- [Exercise description] Make a verbatim transcription of the records, without the pictures.

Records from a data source
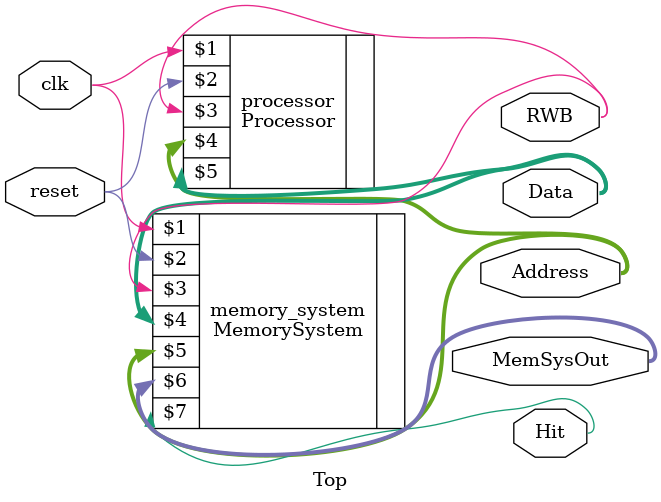
<source format=v>
`timescale 1ns / 1ps
module Top(clk, reset, Hit, MemSysOut, RWB, Data, Address);
	// define inputs and outputs:
	input wire clk, reset;
	output wire Hit;
	output wire [7:0] MemSysOut;
	output wire RWB;
	output wire [7:0] Data;
	output wire [5:0] Address;
	
	// define wires:
	//wire RWB;
	//wire [7:0] Data;
	//wire [5:0] Address;
	
	// instance Processor and MemorySystem:
	Processor processor(clk, reset, RWB, Address, Data);
	MemorySystem memory_system(clk, reset, RWB, Data, Address, MemSysOut, Hit);

endmodule

</source>
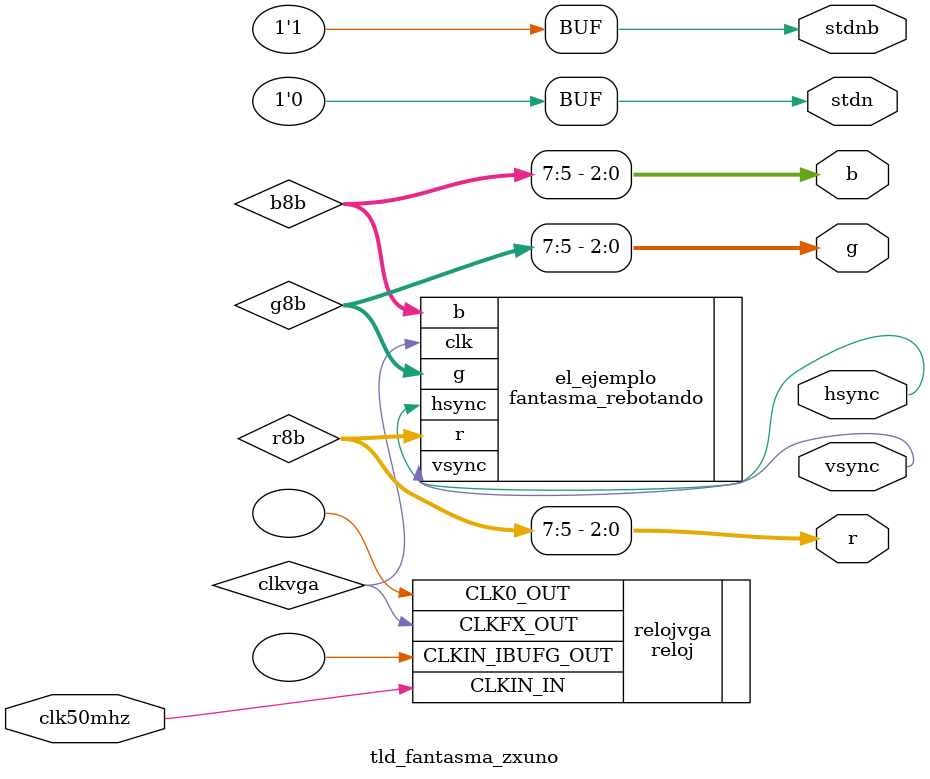
<source format=v>
`timescale 1ns / 100ps
`default_nettype none


module tld_fantasma_zxuno (
  input wire clk50mhz,  // cristal de 50 MHz
  output wire [2:0] r,  // Salidas R,G,B
  output wire [2:0] g,  // de 3 bits
  output wire [2:0] b,  // cada una
  output wire hsync,    // Sincronismos horizontal
	output wire vsync,    // y vertical
  output wire stdn,     // control del
  output wire stdnb     // AD724
  );

  assign stdn = 1'b0;
  assign stdnb = 1'b1;

  wire [7:0] r8b,g8b,b8b;
  assign r = r8b[7:5]; // como solo tenemos 3 bits por componente de color, asignamos de los 8 bits 
  assign g = g8b[7:5]; // originales de cada color sólo los 3 bits más significativos 
  assign b = b8b[7:5]; // (esto en ZX-DOS cambiaría a los 6 bits más significativos)
	 
  wire clkvga;
  // cambiar el contenido de este módulo (relojes.v) si hay que cambiar la frecuencia del reloj
  // si es que hemos cambiado el ModeLine en videosyncs.v para generar otra frecuencia distinta
  reloj relojvga (  
    .CLKIN_IN(clk50mhz), 
    .CLKFX_OUT(clkvga), 
    .CLKIN_IBUFG_OUT(), 
    .CLK0_OUT()
    );
    
  fantasma_rebotando el_ejemplo (
    .clk(clkvga),
    .r(r8b),
    .g(g8b),
    .b(b8b),
    .hsync(hsync),
    .vsync(vsync)
    );    
	 	 
endmodule

`default_nettype wire
</source>
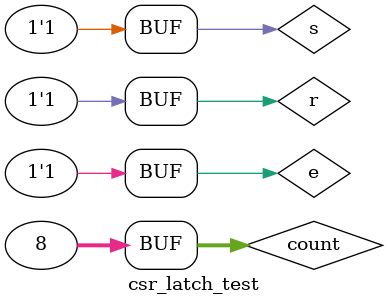
<source format=v>
module csr_latch_test; 
reg s, r, e; 
wire q, qbar; 
csr_latch gate(q, qbar, s, r, e); 
integer count; 
initial begin 
for(count = 0; count < 8; count = count + 1) begin 
{e, s, r} = count; 
#10; 
end 
end 
endmodule 
</source>
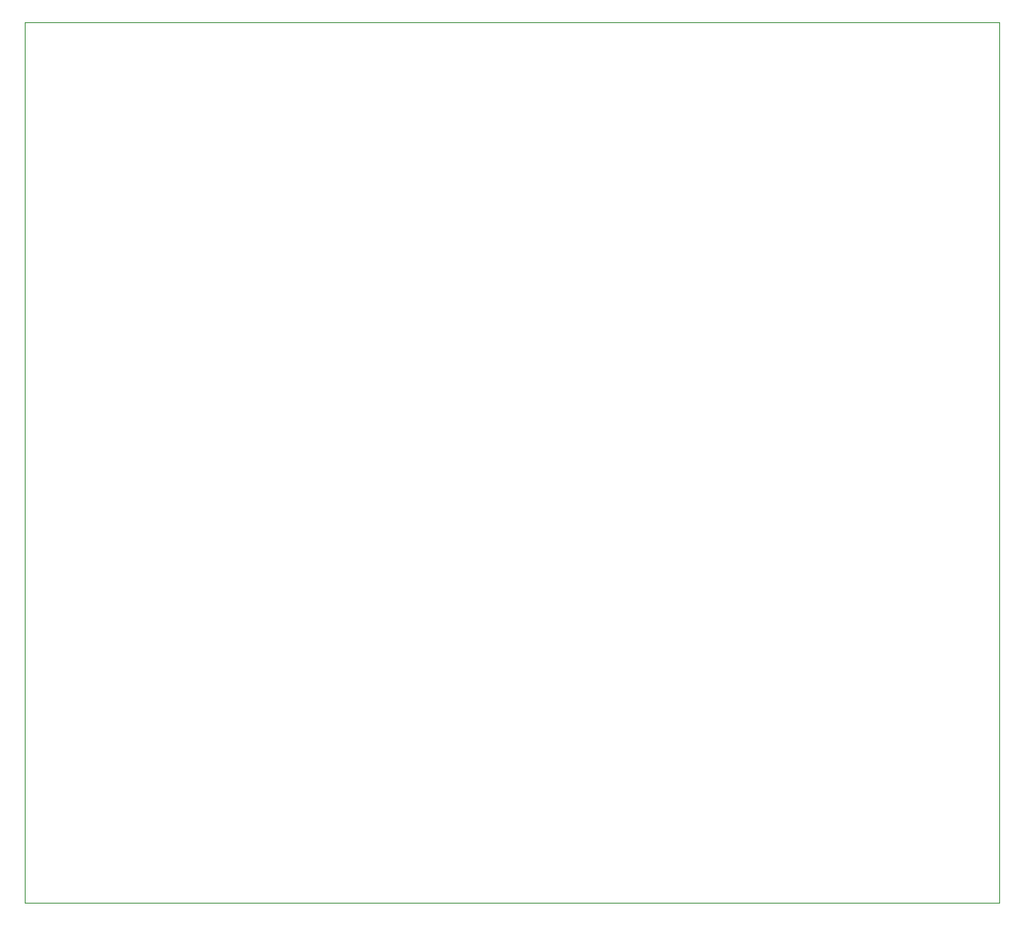
<source format=gbr>
%TF.GenerationSoftware,KiCad,Pcbnew,(6.0.7)*%
%TF.CreationDate,2022-09-14T00:34:43-04:00*%
%TF.ProjectId,Pi_Zero_24_Diff,50695f5a-6572-46f5-9f32-345f44696666,v1*%
%TF.SameCoordinates,Original*%
%TF.FileFunction,Profile,NP*%
%FSLAX46Y46*%
G04 Gerber Fmt 4.6, Leading zero omitted, Abs format (unit mm)*
G04 Created by KiCad (PCBNEW (6.0.7)) date 2022-09-14 00:34:43*
%MOMM*%
%LPD*%
G01*
G04 APERTURE LIST*
%TA.AperFunction,Profile*%
%ADD10C,0.050000*%
%TD*%
G04 APERTURE END LIST*
D10*
X-100118400Y-20899100D02*
X-100118400Y69500900D01*
X-118400Y-20899100D02*
X-100118400Y-20899100D01*
X-100118400Y69500900D02*
X-118400Y69500900D01*
X-118400Y69500900D02*
X-118400Y-20899100D01*
M02*

</source>
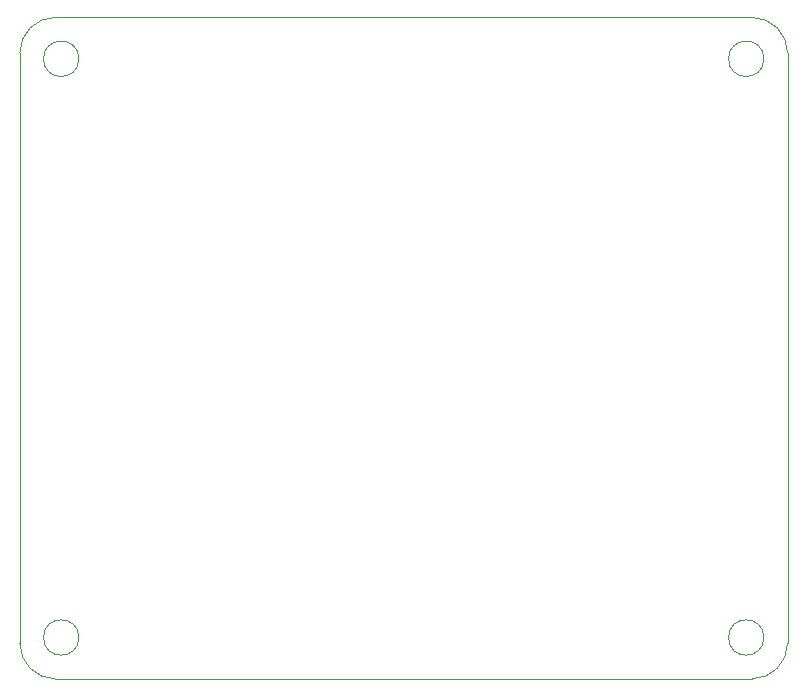
<source format=gbr>
%TF.GenerationSoftware,KiCad,Pcbnew,9.0.7*%
%TF.CreationDate,2026-02-09T21:03:29-05:00*%
%TF.ProjectId,central-board,63656e74-7261-46c2-9d62-6f6172642e6b,rev?*%
%TF.SameCoordinates,PX448a630PY53bb8c0*%
%TF.FileFunction,Profile,NP*%
%FSLAX46Y46*%
G04 Gerber Fmt 4.6, Leading zero omitted, Abs format (unit mm)*
G04 Created by KiCad (PCBNEW 9.0.7) date 2026-02-09 21:03:29*
%MOMM*%
%LPD*%
G01*
G04 APERTURE LIST*
%TA.AperFunction,Profile*%
%ADD10C,0.050000*%
%TD*%
%TA.AperFunction,Profile*%
%ADD11C,0.100000*%
%TD*%
G04 APERTURE END LIST*
D10*
%TO.C,J4*%
X63047501Y3525000D02*
G75*
G02*
X60047499Y3525000I-1500001J0D01*
G01*
X60047499Y3525000D02*
G75*
G02*
X63047501Y3525000I1500001J0D01*
G01*
X63047501Y52525000D02*
G75*
G02*
X60047499Y52525000I-1500001J0D01*
G01*
X60047499Y52525000D02*
G75*
G02*
X63047501Y52525000I1500001J0D01*
G01*
X5047501Y3525000D02*
G75*
G02*
X2047499Y3525000I-1500001J0D01*
G01*
X2047499Y3525000D02*
G75*
G02*
X5047501Y3525000I1500001J0D01*
G01*
X5047501Y52525000D02*
G75*
G02*
X2047499Y52525000I-1500001J0D01*
G01*
X2047499Y52525000D02*
G75*
G02*
X5047501Y52525000I1500001J0D01*
G01*
D11*
X65047500Y3025000D02*
G75*
G02*
X62047500Y25000I-3000000J0D01*
G01*
X62047500Y56025000D02*
G75*
G02*
X65047500Y53025000I0J-3000000D01*
G01*
X3047500Y25000D02*
G75*
G02*
X47500Y3025000I1J3000001D01*
G01*
X47500Y53025000D02*
G75*
G02*
X3047500Y56025000I3000001J-1D01*
G01*
X65047500Y53025000D02*
X65047500Y3025000D01*
X3047500Y25000D02*
X62047500Y25000D01*
X3047500Y56025000D02*
X62047500Y56025000D01*
X47500Y37525000D02*
X47500Y3025000D01*
X47500Y53025000D02*
X47500Y37525000D01*
%TD*%
M02*

</source>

- [Response box]
<source format=v>
`timescale 1ns / 1ps
module Top(clk, reset, Hit, MemSysOut, RWB, Data, Address);
	// define inputs and outputs:
	input wire clk, reset;
	output wire Hit;
	output wire [7:0] MemSysOut;
	output wire RWB;
	output wire [7:0] Data;
	output wire [5:0] Address;
	
	// define wires:
	//wire RWB;
	//wire [7:0] Data;
	//wire [5:0] Address;
	
	// instance Processor and MemorySystem:
	Processor processor(clk, reset, RWB, Address, Data);
	MemorySystem memory_system(clk, reset, RWB, Data, Address, MemSysOut, Hit);

endmodule

</source>
<source format=v>
`timescale 1ns / 100ps
`default_nettype none


module tld_fantasma_zxuno (
  input wire clk50mhz,  // cristal de 50 MHz
  output wire [2:0] r,  // Salidas R,G,B
  output wire [2:0] g,  // de 3 bits
  output wire [2:0] b,  // cada una
  output wire hsync,    // Sincronismos horizontal
	output wire vsync,    // y vertical
  output wire stdn,     // control del
  output wire stdnb     // AD724
  );

  assign stdn = 1'b0;
  assign stdnb = 1'b1;

  wire [7:0] r8b,g8b,b8b;
  assign r = r8b[7:5]; // como solo tenemos 3 bits por componente de color, asignamos de los 8 bits 
  assign g = g8b[7:5]; // originales de cada color sólo los 3 bits más significativos 
  assign b = b8b[7:5]; // (esto en ZX-DOS cambiaría a los 6 bits más significativos)
	 
  wire clkvga;
  // cambiar el contenido de este módulo (relojes.v) si hay que cambiar la frecuencia del reloj
  // si es que hemos cambiado el ModeLine en videosyncs.v para generar otra frecuencia distinta
  reloj relojvga (  
    .CLKIN_IN(clk50mhz), 
    .CLKFX_OUT(clkvga), 
    .CLKIN_IBUFG_OUT(), 
    .CLK0_OUT()
    );
    
  fantasma_rebotando el_ejemplo (
    .clk(clkvga),
    .r(r8b),
    .g(g8b),
    .b(b8b),
    .hsync(hsync),
    .vsync(vsync)
    );    
	 	 
endmodule

`default_nettype wire
</source>
<source format=v>
module csr_latch_test; 
reg s, r, e; 
wire q, qbar; 
csr_latch gate(q, qbar, s, r, e); 
integer count; 
initial begin 
for(count = 0; count < 8; count = count + 1) begin 
{e, s, r} = count; 
#10; 
end 
end 
endmodule 
</source>
<source format=gbr>
%TF.GenerationSoftware,KiCad,Pcbnew,(6.0.7)*%
%TF.CreationDate,2022-09-14T00:34:43-04:00*%
%TF.ProjectId,Pi_Zero_24_Diff,50695f5a-6572-46f5-9f32-345f44696666,v1*%
%TF.SameCoordinates,Original*%
%TF.FileFunction,Profile,NP*%
%FSLAX46Y46*%
G04 Gerber Fmt 4.6, Leading zero omitted, Abs format (unit mm)*
G04 Created by KiCad (PCBNEW (6.0.7)) date 2022-09-14 00:34:43*
%MOMM*%
%LPD*%
G01*
G04 APERTURE LIST*
%TA.AperFunction,Profile*%
%ADD10C,0.050000*%
%TD*%
G04 APERTURE END LIST*
D10*
X-100118400Y-20899100D02*
X-100118400Y69500900D01*
X-118400Y-20899100D02*
X-100118400Y-20899100D01*
X-100118400Y69500900D02*
X-118400Y69500900D01*
X-118400Y69500900D02*
X-118400Y-20899100D01*
M02*

</source>
<source format=gbr>
%TF.GenerationSoftware,KiCad,Pcbnew,9.0.7*%
%TF.CreationDate,2026-02-09T21:03:29-05:00*%
%TF.ProjectId,central-board,63656e74-7261-46c2-9d62-6f6172642e6b,rev?*%
%TF.SameCoordinates,PX448a630PY53bb8c0*%
%TF.FileFunction,Profile,NP*%
%FSLAX46Y46*%
G04 Gerber Fmt 4.6, Leading zero omitted, Abs format (unit mm)*
G04 Created by KiCad (PCBNEW 9.0.7) date 2026-02-09 21:03:29*
%MOMM*%
%LPD*%
G01*
G04 APERTURE LIST*
%TA.AperFunction,Profile*%
%ADD10C,0.050000*%
%TD*%
%TA.AperFunction,Profile*%
%ADD11C,0.100000*%
%TD*%
G04 APERTURE END LIST*
D10*
%TO.C,J4*%
X63047501Y3525000D02*
G75*
G02*
X60047499Y3525000I-1500001J0D01*
G01*
X60047499Y3525000D02*
G75*
G02*
X63047501Y3525000I1500001J0D01*
G01*
X63047501Y52525000D02*
G75*
G02*
X60047499Y52525000I-1500001J0D01*
G01*
X60047499Y52525000D02*
G75*
G02*
X63047501Y52525000I1500001J0D01*
G01*
X5047501Y3525000D02*
G75*
G02*
X2047499Y3525000I-1500001J0D01*
G01*
X2047499Y3525000D02*
G75*
G02*
X5047501Y3525000I1500001J0D01*
G01*
X5047501Y52525000D02*
G75*
G02*
X2047499Y52525000I-1500001J0D01*
G01*
X2047499Y52525000D02*
G75*
G02*
X5047501Y52525000I1500001J0D01*
G01*
D11*
X65047500Y3025000D02*
G75*
G02*
X62047500Y25000I-3000000J0D01*
G01*
X62047500Y56025000D02*
G75*
G02*
X65047500Y53025000I0J-3000000D01*
G01*
X3047500Y25000D02*
G75*
G02*
X47500Y3025000I1J3000001D01*
G01*
X47500Y53025000D02*
G75*
G02*
X3047500Y56025000I3000001J-1D01*
G01*
X65047500Y53025000D02*
X65047500Y3025000D01*
X3047500Y25000D02*
X62047500Y25000D01*
X3047500Y56025000D02*
X62047500Y56025000D01*
X47500Y37525000D02*
X47500Y3025000D01*
X47500Y53025000D02*
X47500Y37525000D01*
%TD*%
M02*

</source>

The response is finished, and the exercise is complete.